Ahead of the 2020–21 season, the club moved to the Mid Wales League, having been originally placed in the North Wales Coast West League Premier Division. For the 2023–24 season they were due to play in the third tier Ardal NE, having been promoted from the Central Wales League Northern Division, but withdrew in July 2023, just four days before the start of the season, citing the loss of several key players and an inability to replace them.
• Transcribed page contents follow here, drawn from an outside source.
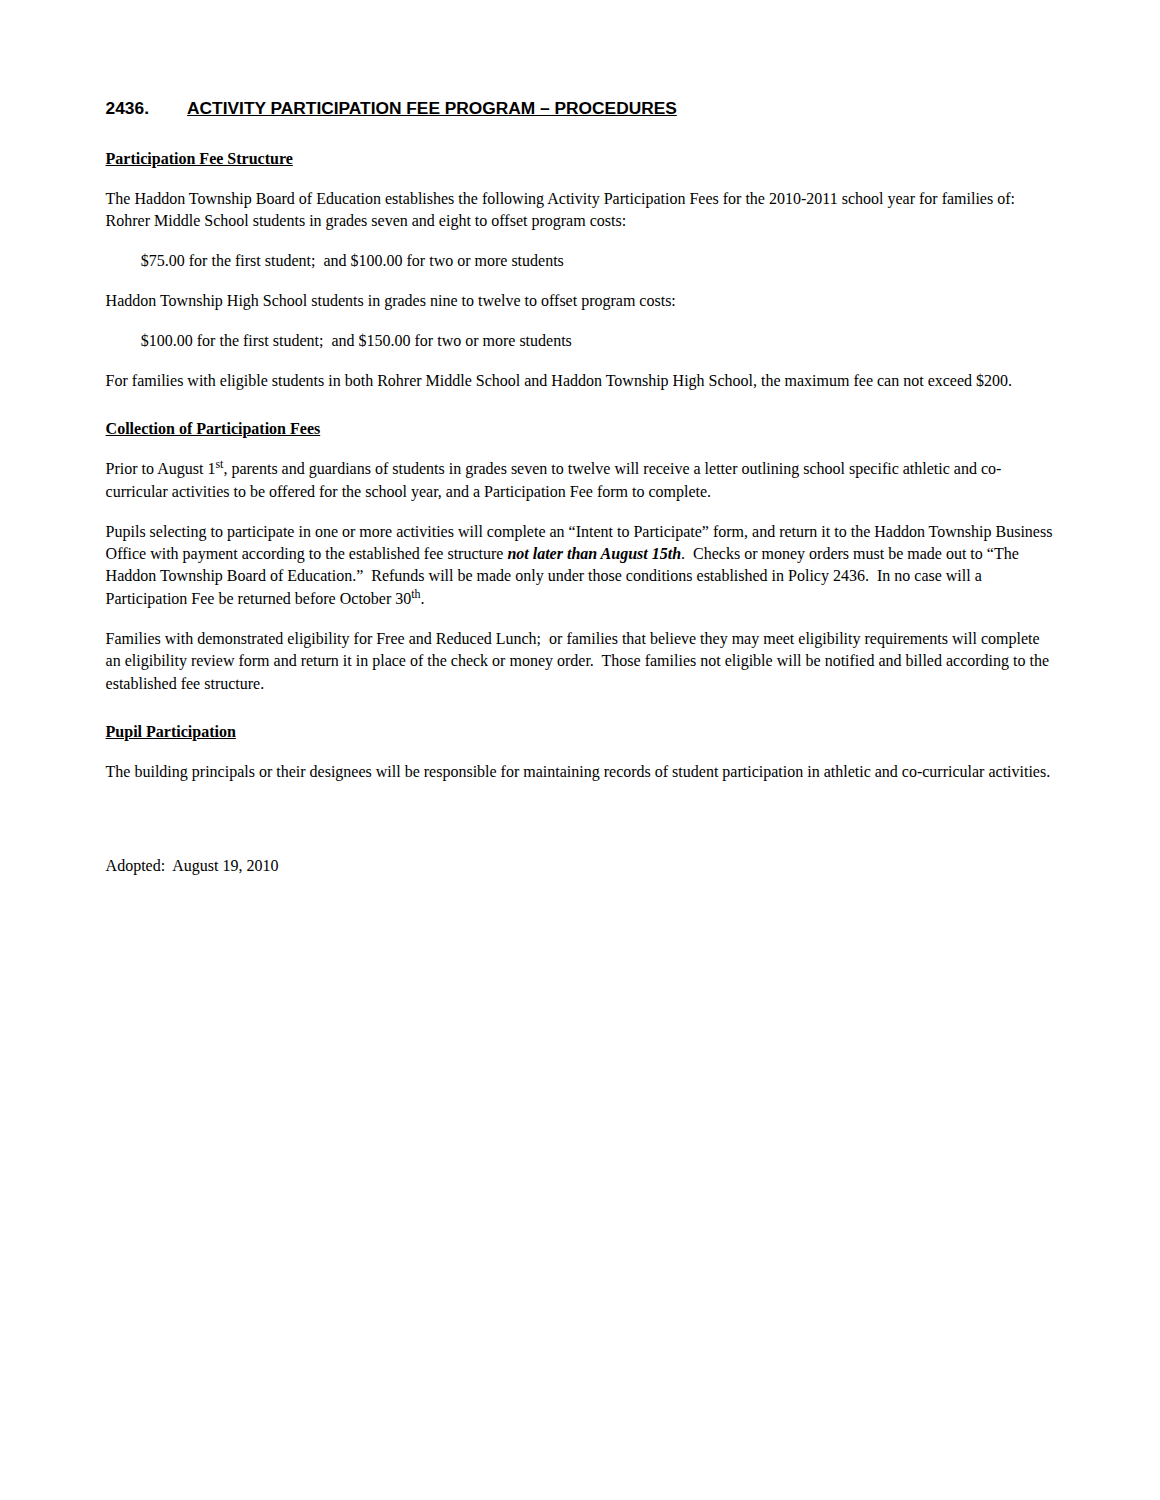2436. ACTIVITY PARTICIPATION FEE PROGRAM – PROCEDURES
Participation Fee Structure
The Haddon Township Board of Education establishes the following Activity Participation Fees for the 2010-2011 school year for families of:
Rohrer Middle School students in grades seven and eight to offset program costs:
$75.00 for the first student; and $100.00 for two or more students
Haddon Township High School students in grades nine to twelve to offset program costs:
$100.00 for the first student; and $150.00 for two or more students
For families with eligible students in both Rohrer Middle School and Haddon Township High School, the maximum fee can not exceed $200.
Collection of Participation Fees
Prior to August 1st, parents and guardians of students in grades seven to twelve will receive a letter outlining school specific athletic and co-curricular activities to be offered for the school year, and a Participation Fee form to complete.
Pupils selecting to participate in one or more activities will complete an “Intent to Participate” form, and return it to the Haddon Township Business Office with payment according to the established fee structure not later than August 15th. Checks or money orders must be made out to “The Haddon Township Board of Education.” Refunds will be made only under those conditions established in Policy 2436. In no case will a Participation Fee be returned before October 30th.
Families with demonstrated eligibility for Free and Reduced Lunch; or families that believe they may meet eligibility requirements will complete an eligibility review form and return it in place of the check or money order. Those families not eligible will be notified and billed according to the established fee structure.
Pupil Participation
The building principals or their designees will be responsible for maintaining records of student participation in athletic and co-curricular activities.
Adopted: August 19, 2010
They were soon accepted back into the Central Wales League.

==Honours==
Sourced from the club's history page.

===League===
- Aberystwyth & District League
  - Champions: 1981–82
  - Runners–up: 1983–84; 1986–87; 1989–90
- Caernarfon & District League
  - Champions: 2002–03
  - Runners–up: 2001–02
  - Division Two – Champions: 2009–10
- Cambrian Coast League
  - Champions: 1919–20; 1921–22; 1954–55
  - Runners-up: 1920–21; 1949–50; 1953–54; 1956–57; 1957–58; 1962–63
- Central Wales League
  - Champions: 1969–70
  - Runners–up: 1972–73
- Gwynedd League
  - Champions: 2006–07
  - Runners–up: 2007–08

===Cups===
- Aberystwyth & District League Cup – Winners: 1983–84; 1989–90
- Aberystwyth & District League Cup – Runners-up: 1992–93
- Aberystwyth & District First Division Trophy – Winners: 1988–89
- AEEU Inter League Cup – Winners: 2001–02
- Barmouth Challenge Cup – Winners: 1908–09
- Barritt Cup – Runners-up: 2007–08
- Bert Pritchard Memorial Trophy – Winners: 1981–82; 1983–84
- Cambrian Coast Challenge Cup – Winners: 1952–53
- Cambrian Coast Challenge Cup – Runners-up: 1947–48; 1955–56; 1956–57; 1957–58; 1960–61
- Cambrian Coast League Cup – Winners: 1956–57; 1957–58; 1959–60
- Cambrian Coast League Cup – Runners-Up: 1955–56; 1961–62; 1962–63
- Cambrian Coast Division Two Cup – Winners: 1950–51
- Cambrian Coast Division Two Cup – Runners-up: 1948–49
- Central Wales Challenge Cup – Winners: 1972–73
- Eryri Shield – Winners: 2007–08
- J. Emrys Morgan Cup – Winners: 2022–23, 2024–25
- North Cards Cup – Runners-up: 1981–82
- North Wales Coast Amateur Cup – Winners: 1955–56
- North Wales Coast Challenge Cup – Winners: 1968–69; 1970–71
- North Wales Coast Junior Cup – Winners: 2007–08

== Wern Mynach ==

Wern Mynach is the home ground of Barmouth & Dyffryn United. In 2018 a new stand (named the Tom Hughes Stand), floodlights, and a club shop were unveiled.